The Department for Education launched its Five Cities Project to boost the diversity of the people admitted to the National Apprenticeship Service.
The service will be working with the mayors of London, Leicester, Bristol, Greater Manchester and Birmingham to help apprenticeship networks in their areas represent a larger number of people from different ethnicities.
Justine Greening, the former education secretary, had talked about increasing minority representation amongst apprentices; however, it was felt that this was a public stance that had been adopted with little tangible effort to back it up. The city leaders who are cooperating on this initiative are Sadiq Khan (London), Andy Street (West Midlands), Andy Burnham (Greater Manchester), Peter Soulsby (Leicester) and Marvin Rees (Bristol).
Mr Burnham hopes to raise BAME (black, Asian and minority ethnic) apprenticeship participation by 16 per cent. He says he wants Greater Manchester to be known as a place that is fair, inclusive and represents equality, where all people – no matter where they come from or what their background – can take advantage of opportunities to obtain work and build a life of which they are proud. He added that he was proud Greater Manchester was taking part in a pilot programme that would celebrate diversity in his city and the region surrounding it.

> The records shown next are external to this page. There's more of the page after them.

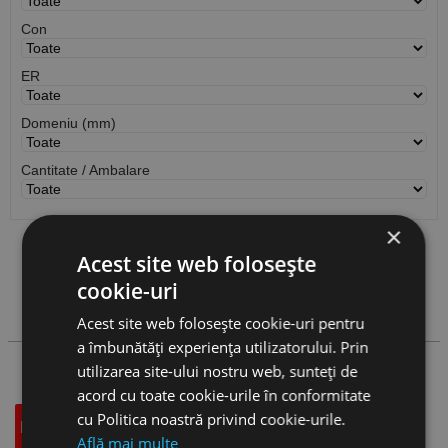
Con
ER
Domeniu (mm)
Cantitate / Ambalare
×
Acest site web folosește
Vezi
produse
cookie-uri
Cauta produs
Acest site web folosește cookie-uri pentru
a îmbunătăți experiența utilizatorului. Prin
utilizarea site-ului nostru web, sunteți de
acord cu toate cookie-urile în conformitate
cu Politica noastră privind cookie-urile.
Descriere
Specificatii Tehnice
Accesorii
Află mai multe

The Department for Education said that people from BAME and deprived backgrounds often faced a number of barriers when attempting to secure an apprenticeship and that city mayors could help to dismantle these barriers. Part of the mayors’ efforts will be concentrated on highlighting a recruitment drive for more apprentices at higher and degree levels; in addition, the Five Cities Project will demonstrate the government’s desire to acknowledge and promote good education practices so that they can be adopted more frequently and made available to as many people as possible. National companies supporting the Five Cities Project include Rolls Royce, the BBC and B&Q.

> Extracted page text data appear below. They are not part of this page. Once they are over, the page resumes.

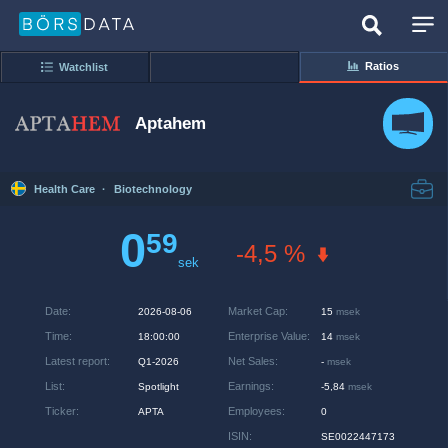
Ratios
Watchlist
Aptahem
Health Care
·
Biotechnology
0
59
-4,5 %
sek
Date
:
Market Cap
:
2026-08-06
15
msek
Time
:
Enterprise Value
:
18:00:00
14
msek
Latest report
:
Net Sales
:
Q1-2026
-
msek
List
:
Earnings
:
Spotlight
-5,84
msek
Ticker
:
Employees
:
APTA
0
ISIN
:
SE0022447173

Anne Milton, the minister for skills, initiated the project by communicating with the five mayors in August last year. She said the project had been given terrific support and she was incredibly pleased with how enthusiastic people were about it. She added that it was extremely rewarding to be working on an enterprise that would enable more people to obtain the apprenticeships they wanted and subsequently enjoy the great career benefits an apprenticeship can deliver.
The Five Cities Project is also supported by the Apprenticeship Diversity Champions Network, which comprises around 30 different employers. This group acts to encourage other companies to spread the best ways of widening diversity in apprenticeships.
BAME people comprise 18 per cent of the UK population. Last November data revealed that only eight per cent of apprentices in England were BAME; however, across the rest of further education, BAME representation was 23 per cent. A representative of the National Apprenticeship Service said it was imperative that barriers to BAME people were removed to support all talented applicants in the country.